In January the average sale price for all properties reported sold, including condominium apartments, came in at $973,289, 6.5 percent lower than last year, and the first time it has fallen below $1 million since before the Covid pandemic market. Taken alone, January’s average sale price is very misleading. In the City of Toronto, more than half of all reported sales – there were 1,067 in total – were condominium apartments. The average sale price generated by the 568 condominium apartments reported sold was only $631,932. The average sale price for all ground level properties sold in the City of Toronto came in at almost $1,200,000, including less expensive townhouses that sold at an average sale price of $876,585.

Average sale prices generated in the 905 Region were substantially less than City of Toronto. The average sale price for all properties sold was almost 30 percent lower in the 905 Region compared to Toronto, and that does not take into account the heavy weighting of condominium apartments in Toronto. The decline in the average sale price below $1 million, and particularly in the City of Toronto, is primarily condominium apartment sales driven.

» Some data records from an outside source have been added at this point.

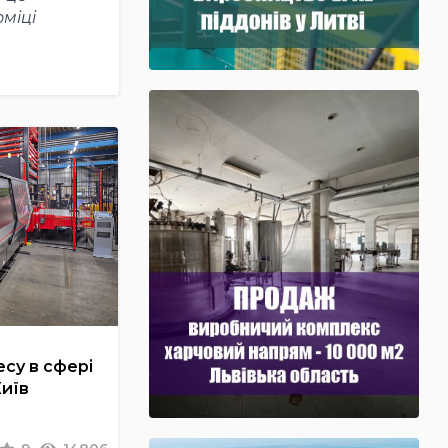
міці
су в сфері
Київ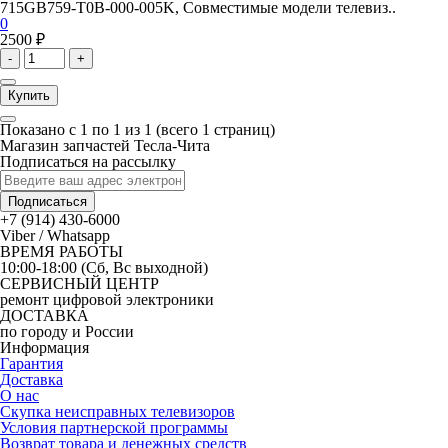
715GB759-T0B-000-005K, Совместимые модели телевиз..
0
2500 ₽
-
+
Купить
Показано с 1 по 1 из 1 (всего 1 страниц)
Магазин запчастей Тесла-Чита
Подписаться на рассылку
Подписаться
+7 (914) 430-6000
Viber / Whatsapp
ВРЕМЯ РАБОТЫ
10:00-18:00 (Сб, Вс выходной)
СЕРВИСНЫЙ ЦЕНТР
ремонт цифровой электроники
ДОСТАВКА
по городу и России
Информация
Гарантия
Доставка
О нас
Скупка неисправных телевизоров
Условия партнерской программы
Возврат товара и денежных средств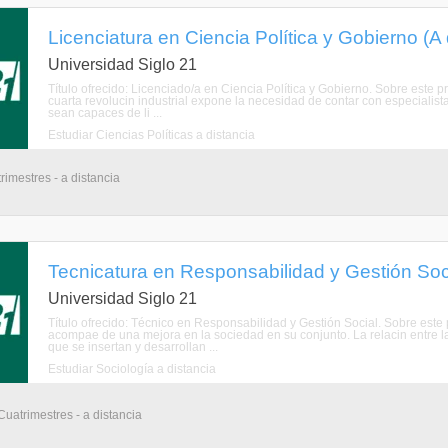
Licenciatura en Ciencia Política y Gobierno (A 
Universidad Siglo 21
Título ofrecido: Licenciado/a en Ciencia Política y Gobierno. Sobre este 
cuarta revolucin industrial expone la necesidad de contar con especialist
sean capaces de li ...
Estudiar Ciencias Políticas a distancia
rimestres - a distancia
Tecnicatura en Responsabilidad y Gestión Soci
Universidad Siglo 21
Título ofrecido: Técnico en Responsabilidad y Gestión Social. Sobre es
acompae de una mejora en la sociedad en su conjunto. La relacin entre l
que se insertan y desarrollan ...
Estudiar Sociología a distancia
Cuatrimestres - a distancia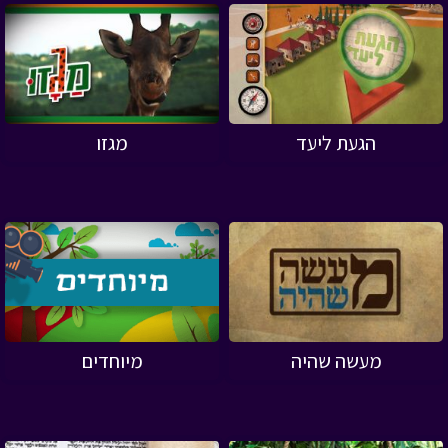
הגעת ליעד
מגזו
מעשה שהיה
מיוחדים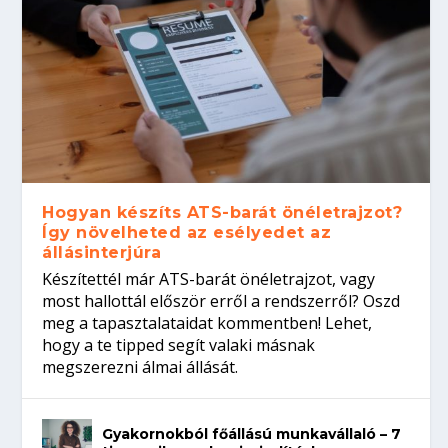
Hogyan készíts ATS-barát önéletrajzot?
Így növelheted az esélyedet az
állásinterjúra
Készítettél már ATS-barát önéletrajzot, vagy
most hallottál először erről a rendszerről? Oszd
meg a tapasztalataidat kommentben! Lehet,
hogy a te tipped segít valaki másnak
megszerezni álmai állását.
Gyakornokból főállású munkavállaló – 7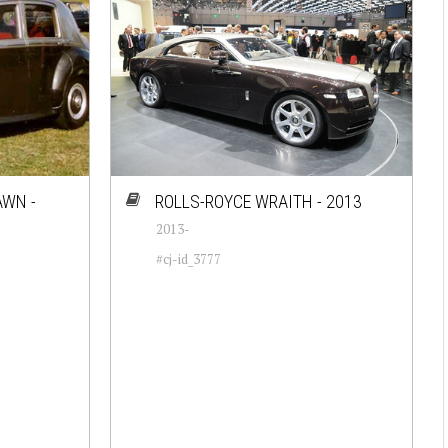
AWN -
ROLLS-ROYCE WRAITH - 2013
2013-
#cj-id_3777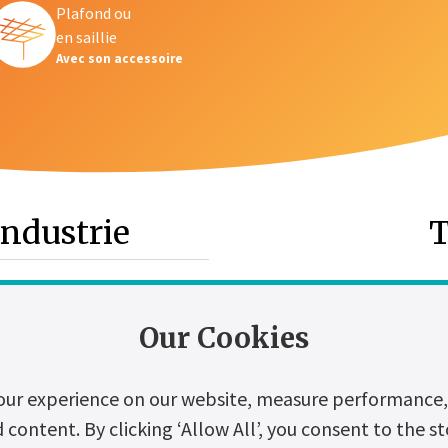
Plafond ou
er
en saillie
Avec son accessoire
industrie
T
Our Cookies
our experience on our website, measure performance, 
ontent. By clicking ‘Allow All’, you consent to the st
stiques et avantages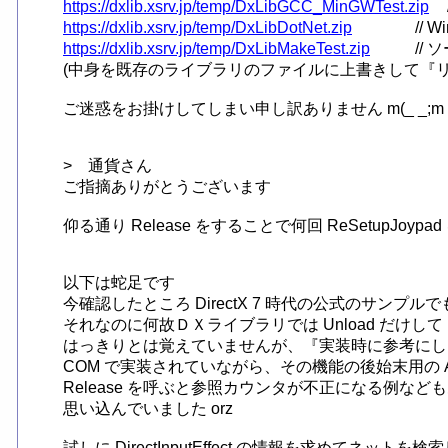
https://dxlib.xsrv.jp/temp/DxLibGCC_MinGWTest.zip
https://dxlib.xsrv.jp/temp/DxLibDotNet.zip
https://dxlib.xsrv.jp/temp/DxLibMakeTest.zip
// 
(中身を既存のライブラリのファイルに上書きして『リ
ご迷惑をお掛けしてしまい申し訳ありません m(_ _;m

>　通貨さん

ご指摘ありがとうございます

仰る通り Release をすることで何回 ReSetupJoy
以下は蛇足です

今確認したところ DirectX 7 時代の公式のサンプルで
それなのに何故ＤＸライブラリでは Unload だけして 
はっきりとは覚えていませんが、『実装時に参考にし
COM で実装されていながら、その機能の後始末用の API
Release を呼ぶと参照カウンタが不正になる例などもあるため、D
思い込んでいました orz

試しに DirectInputEffect の情報を求めてネ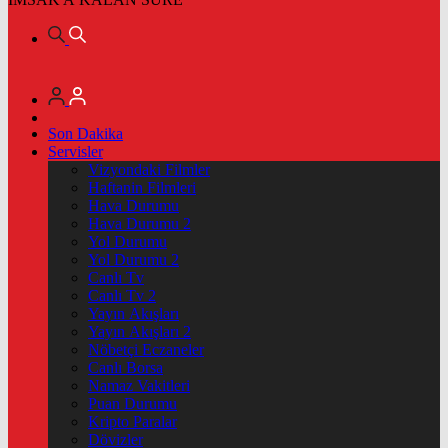
Son Dakika
Servisler
Vizyondaki Filmler
Haftanin Filmleri
Hava Durumu
Hava Durumu 2
Yol Durumu
Yol Durumu 2
Canlı Tv
Canlı Tv 2
Yayın Akışları
Yayın Akışları 2
Nöbetçi Eczaneler
Canlı Borsa
Namaz Vakitleri
Puan Durumu
Kripto Paralar
Dövizler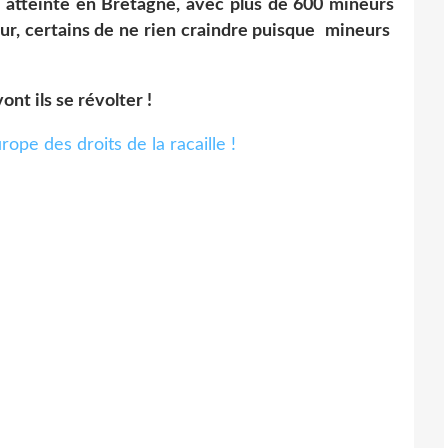
est atteinte en Bretagne, avec plus de 600 mineurs
eur, certains de ne rien craindre puisque mineurs
nt ils se révolter !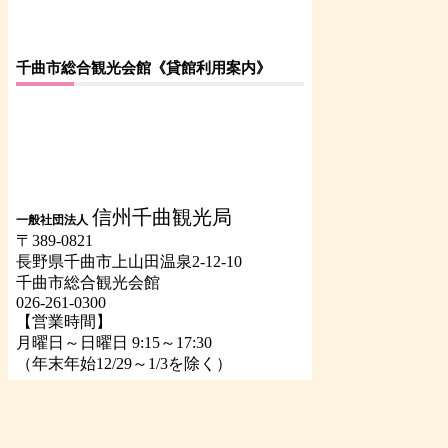
千曲市総合観光会館《貸館利用案内》
信州千曲観光局
一般社団法人
〒389-0821
長野県千曲市上山田温泉2-12-10
千曲市総合観光会館
026-261-0300
【営業時間】
月曜日～日曜日 9:15～17:30
（年末年始12/29～1/3を除く）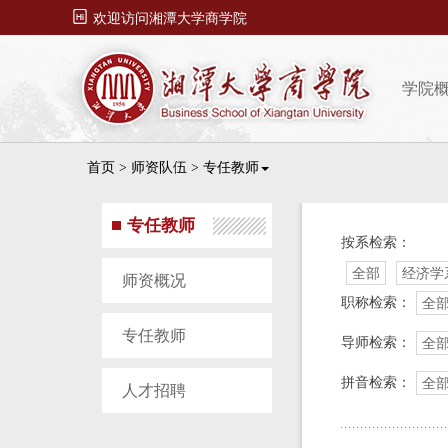

欢迎访问湘潭大学商学院
学院
首页
>
师资队伍
>
专任教师
专任教师
按系检索：
全部
经济学
师资概况
职称检索：
全
专任教师
导师检索：
全
拼音检索：
全
人才招聘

It is no surprise that properties took longer to sell in January than they have in years. Days on market have been increasing regularly since the peak of the Toronto and Region resale market in the first quarter of 2022. The increase this January compared to last year was one of the largest, pushing days on market over 40, a number not seen since January 2009. In January 2010 days on market dropped to 28. The length of time properties spent on the market was not universal but varied by housing type and location. It is not surprising that condominium apartments languished, on average, for more than 50 days. Semi-detached properties in the 905 Region sold in 37 days and in only 34 days in the City of Toronto. In Toronto’s eastern trading areas all semi-detached properties sold (on average) in just 21 days, 53 percent faster than the overall days on market, and even more astonishingly, for 109 percent, yes 109 percent, of their asking price. Unfortunately, there were only 30 reported sales of semi-detached properties in all of Toronto’s eastern districts.

The most punishing aspects of the Toronto and Region resale market all came to play in January. Uncertainty has been a market factor since the Trump administration took office in early 2025. Affordability, although it has improved, remains a barrier to homebuying, even with the average sale price declining over 8 percent in January. Lastly, employment uncertainty is top of mind. Statistics Canada reported that in January 25,000 jobs had been lost.

There is no doubt that confidence will return at some point in 2026. If you are a buyer with capital, at this point in time you have time and leverage and therefore the best market opportunity in decades. As confidence returns, and buyers sense the change, they will begin to move before the market opportunity evaporates, as it will. Unfortunately, there are no concrete indicators as to when that will happen. That is the forecast the market is very impatiently waiting for.